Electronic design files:
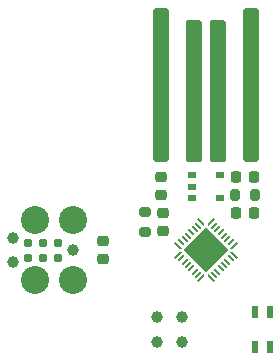
<source format=gts>
%TF.GenerationSoftware,KiCad,Pcbnew,8.0.8*%
%TF.CreationDate,2025-03-24T11:25:52+01:00*%
%TF.ProjectId,RF_HID_dongle_test,52465f48-4944-45f6-946f-6e676c655f74,rev?*%
%TF.SameCoordinates,Original*%
%TF.FileFunction,Soldermask,Top*%
%TF.FilePolarity,Negative*%
%FSLAX46Y46*%
G04 Gerber Fmt 4.6, Leading zero omitted, Abs format (unit mm)*
G04 Created by KiCad (PCBNEW 8.0.8) date 2025-03-24 11:25:52*
%MOMM*%
%LPD*%
G01*
G04 APERTURE LIST*
G04 Aperture macros list*
%AMRoundRect*
0 Rectangle with rounded corners*
0 $1 Rounding radius*
0 $2 $3 $4 $5 $6 $7 $8 $9 X,Y pos of 4 corners*
0 Add a 4 corners polygon primitive as box body*
4,1,4,$2,$3,$4,$5,$6,$7,$8,$9,$2,$3,0*
0 Add four circle primitives for the rounded corners*
1,1,$1+$1,$2,$3*
1,1,$1+$1,$4,$5*
1,1,$1+$1,$6,$7*
1,1,$1+$1,$8,$9*
0 Add four rect primitives between the rounded corners*
20,1,$1+$1,$2,$3,$4,$5,0*
20,1,$1+$1,$4,$5,$6,$7,0*
20,1,$1+$1,$6,$7,$8,$9,0*
20,1,$1+$1,$8,$9,$2,$3,0*%
%AMRotRect*
0 Rectangle, with rotation*
0 The origin of the aperture is its center*
0 $1 length*
0 $2 width*
0 $3 Rotation angle, in degrees counterclockwise*
0 Add horizontal line*
21,1,$1,$2,0,0,$3*%
%AMFreePoly0*
4,1,14,0.314644,0.085355,0.385355,0.014644,0.400000,-0.020711,0.400000,-0.050000,0.385355,-0.085355,0.350000,-0.100000,-0.350000,-0.100000,-0.385355,-0.085355,-0.400000,-0.050000,-0.400000,0.050000,-0.385355,0.085355,-0.350000,0.100000,0.279289,0.100000,0.314644,0.085355,0.314644,0.085355,$1*%
%AMFreePoly1*
4,1,14,0.385355,0.085355,0.400000,0.050000,0.400000,0.020711,0.385355,-0.014644,0.314644,-0.085355,0.279289,-0.100000,-0.350000,-0.100000,-0.385355,-0.085355,-0.400000,-0.050000,-0.400000,0.050000,-0.385355,0.085355,-0.350000,0.100000,0.350000,0.100000,0.385355,0.085355,0.385355,0.085355,$1*%
%AMFreePoly2*
4,1,14,0.085355,0.385355,0.100000,0.350000,0.100000,-0.350000,0.085355,-0.385355,0.050000,-0.400000,-0.050000,-0.400000,-0.085355,-0.385355,-0.100000,-0.350000,-0.100000,0.279289,-0.085355,0.314644,-0.014644,0.385355,0.020711,0.400000,0.050000,0.400000,0.085355,0.385355,0.085355,0.385355,$1*%
%AMFreePoly3*
4,1,14,0.014644,0.385355,0.085355,0.314644,0.100000,0.279289,0.100000,-0.350000,0.085355,-0.385355,0.050000,-0.400000,-0.050000,-0.400000,-0.085355,-0.385355,-0.100000,-0.350000,-0.100000,0.350000,-0.085355,0.385355,-0.050000,0.400000,-0.020711,0.400000,0.014644,0.385355,0.014644,0.385355,$1*%
%AMFreePoly4*
4,1,14,0.385355,0.085355,0.400000,0.050000,0.400000,-0.050000,0.385355,-0.085355,0.350000,-0.100000,-0.279289,-0.100000,-0.314644,-0.085355,-0.385355,-0.014644,-0.400000,0.020711,-0.400000,0.050000,-0.385355,0.085355,-0.350000,0.100000,0.350000,0.100000,0.385355,0.085355,0.385355,0.085355,$1*%
%AMFreePoly5*
4,1,14,0.385355,0.085355,0.400000,0.050000,0.400000,-0.050000,0.385355,-0.085355,0.350000,-0.100000,-0.350000,-0.100000,-0.385355,-0.085355,-0.400000,-0.050000,-0.400000,-0.020711,-0.385355,0.014644,-0.314644,0.085355,-0.279289,0.100000,0.350000,0.100000,0.385355,0.085355,0.385355,0.085355,$1*%
%AMFreePoly6*
4,1,14,0.085355,0.385355,0.100000,0.350000,0.100000,-0.279289,0.085355,-0.314644,0.014644,-0.385355,-0.020711,-0.400000,-0.050000,-0.400000,-0.085355,-0.385355,-0.100000,-0.350000,-0.100000,0.350000,-0.085355,0.385355,-0.050000,0.400000,0.050000,0.400000,0.085355,0.385355,0.085355,0.385355,$1*%
%AMFreePoly7*
4,1,14,0.085355,0.385355,0.100000,0.350000,0.100000,-0.350000,0.085355,-0.385355,0.050000,-0.400000,0.020711,-0.400000,-0.014644,-0.385355,-0.085355,-0.314644,-0.100000,-0.279289,-0.100000,0.350000,-0.085355,0.385355,-0.050000,0.400000,0.050000,0.400000,0.085355,0.385355,0.085355,0.385355,$1*%
G04 Aperture macros list end*
%ADD10RoundRect,0.218750X-0.218750X-0.256250X0.218750X-0.256250X0.218750X0.256250X-0.218750X0.256250X0*%
%ADD11C,0.990600*%
%ADD12C,2.374900*%
%ADD13C,0.787400*%
%ADD14RoundRect,0.225000X-0.225000X-0.250000X0.225000X-0.250000X0.225000X0.250000X-0.225000X0.250000X0*%
%ADD15FreePoly0,225.000000*%
%ADD16RoundRect,0.050000X0.212132X0.282843X-0.282843X-0.212132X-0.212132X-0.282843X0.282843X0.212132X0*%
%ADD17FreePoly1,225.000000*%
%ADD18FreePoly2,225.000000*%
%ADD19RoundRect,0.050000X-0.212132X0.282843X-0.282843X0.212132X0.212132X-0.282843X0.282843X-0.212132X0*%
%ADD20FreePoly3,225.000000*%
%ADD21FreePoly4,225.000000*%
%ADD22FreePoly5,225.000000*%
%ADD23FreePoly6,225.000000*%
%ADD24FreePoly7,225.000000*%
%ADD25RotRect,2.650000X2.650000X225.000000*%
%ADD26C,1.000000*%
%ADD27RoundRect,0.130000X-0.520000X-6.370000X0.520000X-6.370000X0.520000X6.370000X-0.520000X6.370000X0*%
%ADD28RoundRect,0.130000X-0.520000X-5.870000X0.520000X-5.870000X0.520000X5.870000X-0.520000X5.870000X0*%
%ADD29RoundRect,0.225000X0.250000X-0.225000X0.250000X0.225000X-0.250000X0.225000X-0.250000X-0.225000X0*%
%ADD30RoundRect,0.225000X-0.250000X0.225000X-0.250000X-0.225000X0.250000X-0.225000X0.250000X0.225000X0*%
%ADD31RoundRect,0.200000X-0.200000X-0.275000X0.200000X-0.275000X0.200000X0.275000X-0.200000X0.275000X0*%
%ADD32R,0.800000X0.550000*%
%ADD33RoundRect,0.200000X0.275000X-0.200000X0.275000X0.200000X-0.275000X0.200000X-0.275000X-0.200000X0*%
%ADD34R,0.600000X1.000000*%
%ADD35RoundRect,0.218750X0.256250X-0.218750X0.256250X0.218750X-0.256250X0.218750X-0.256250X-0.218750X0*%
G04 APERTURE END LIST*
D10*
%TO.C,D1*%
X144612498Y-125799999D03*
X146187502Y-125800001D03*
%TD*%
D11*
%TO.C,J2*%
X130800000Y-128950000D03*
D12*
X130799997Y-131489999D03*
X130799997Y-126409999D03*
X127624996Y-131489999D03*
X127624996Y-126409999D03*
D11*
X125719995Y-129966001D03*
X125719995Y-127933998D03*
D13*
X129529997Y-128315000D03*
X129529995Y-129584998D03*
X128259997Y-128314999D03*
X128259997Y-129584999D03*
X126989999Y-128315000D03*
X126989997Y-129584998D03*
%TD*%
D14*
%TO.C,C9*%
X144624999Y-122750000D03*
X146175001Y-122750000D03*
%TD*%
D15*
%TO.C,U1*%
X144468808Y-128561092D03*
D16*
X144185964Y-128278250D03*
X143903124Y-127995407D03*
X143620281Y-127712562D03*
X143337438Y-127429721D03*
X143054596Y-127146875D03*
X142771750Y-126864034D03*
D17*
X142488907Y-126581191D03*
D18*
X141711092Y-126581192D03*
D19*
X141428250Y-126864036D03*
X141145407Y-127146876D03*
X140862562Y-127429719D03*
X140579721Y-127712562D03*
X140296875Y-127995404D03*
X140014034Y-128278250D03*
D20*
X139731191Y-128561093D03*
D21*
X139731192Y-129338908D03*
D16*
X140014036Y-129621750D03*
X140296876Y-129904593D03*
X140579719Y-130187438D03*
X140862562Y-130470279D03*
X141145404Y-130753125D03*
X141428250Y-131035966D03*
D22*
X141711093Y-131318809D03*
D23*
X142488908Y-131318808D03*
D19*
X142771750Y-131035964D03*
X143054593Y-130753124D03*
X143337438Y-130470281D03*
X143620279Y-130187438D03*
X143903125Y-129904596D03*
X144185966Y-129621750D03*
D24*
X144468809Y-129338907D03*
D25*
X142100000Y-128950000D03*
%TD*%
D26*
%TO.C,TP3*%
X137975000Y-134575000D03*
%TD*%
D27*
%TO.C,J1*%
X138300000Y-114970000D03*
D28*
X141100000Y-115470000D03*
X143100000Y-115470000D03*
D27*
X145900000Y-114970000D03*
%TD*%
D29*
%TO.C,C7*%
X133350000Y-129725001D03*
X133350000Y-128174999D03*
%TD*%
D26*
%TO.C,TP4*%
X140100000Y-136700000D03*
%TD*%
%TO.C,TP2*%
X140100000Y-134575000D03*
%TD*%
D30*
%TO.C,C8*%
X138300000Y-122724999D03*
X138300000Y-124275001D03*
%TD*%
D31*
%TO.C,R5*%
X144575000Y-124275000D03*
X146225000Y-124275000D03*
%TD*%
D32*
%TO.C,U3*%
X140899998Y-122600003D03*
X140900000Y-123550000D03*
X140899997Y-124500000D03*
X143300002Y-124499997D03*
X143300003Y-122600000D03*
%TD*%
D33*
%TO.C,R6*%
X136974999Y-127374999D03*
X136974999Y-125724999D03*
%TD*%
D26*
%TO.C,TP1*%
X137975000Y-136700000D03*
%TD*%
D34*
%TO.C,AE2*%
X146237500Y-134175000D03*
X146237500Y-137175000D03*
X147537500Y-137175000D03*
X147537500Y-134175000D03*
%TD*%
D35*
%TO.C,D2*%
X138500000Y-127337501D03*
X138500000Y-125762499D03*
%TD*%
M02*

</source>
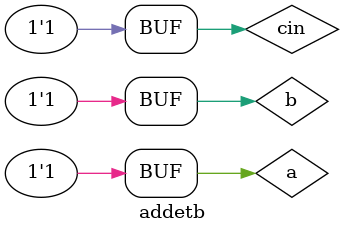
<source format=v>
`timescale 1ns / 1ps


module addetb;

	// Inputs
	reg a;
	reg b;
	reg cin;

	// Outputs
	wire s;
	wire cout;

	// Instantiate the Unit Under Test (UUT)
	fulladder uut (
		.a(a), 
		.b(b), 
		.cin(cin), 
		.s(s), 
		.cout(cout)
	);

	initial begin
		// Initialize Inputs
		a = 0;
		b = 0;
		cin = 0;
		
		#100;
		a = 0;
		b = 1;
		cin = 1;
		
		#100;
		a = 1;
		b = 1;
		cin = 1;

		// Wait 100 ns for global reset to finish
		#100;
        
		// Add stimulus here

	end
      
endmodule


</source>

* Try it
The answer must be the lines of the entries above, written out exactly from the first through the one with "G04 Gerber Fmt", and no pictures.

* Result
<source format=gts>
%TF.GenerationSoftware,KiCad,Pcbnew,8.0.8*%
%TF.CreationDate,2025-03-24T11:25:52+01:00*%
%TF.ProjectId,RF_HID_dongle_test,52465f48-4944-45f6-946f-6e676c655f74,rev?*%
%TF.SameCoordinates,Original*%
%TF.FileFunction,Soldermask,Top*%
%TF.FilePolarity,Negative*%
%FSLAX46Y46*%
G04 Gerber Fmt 4.6, Leading zero omitted, Abs format (unit mm)*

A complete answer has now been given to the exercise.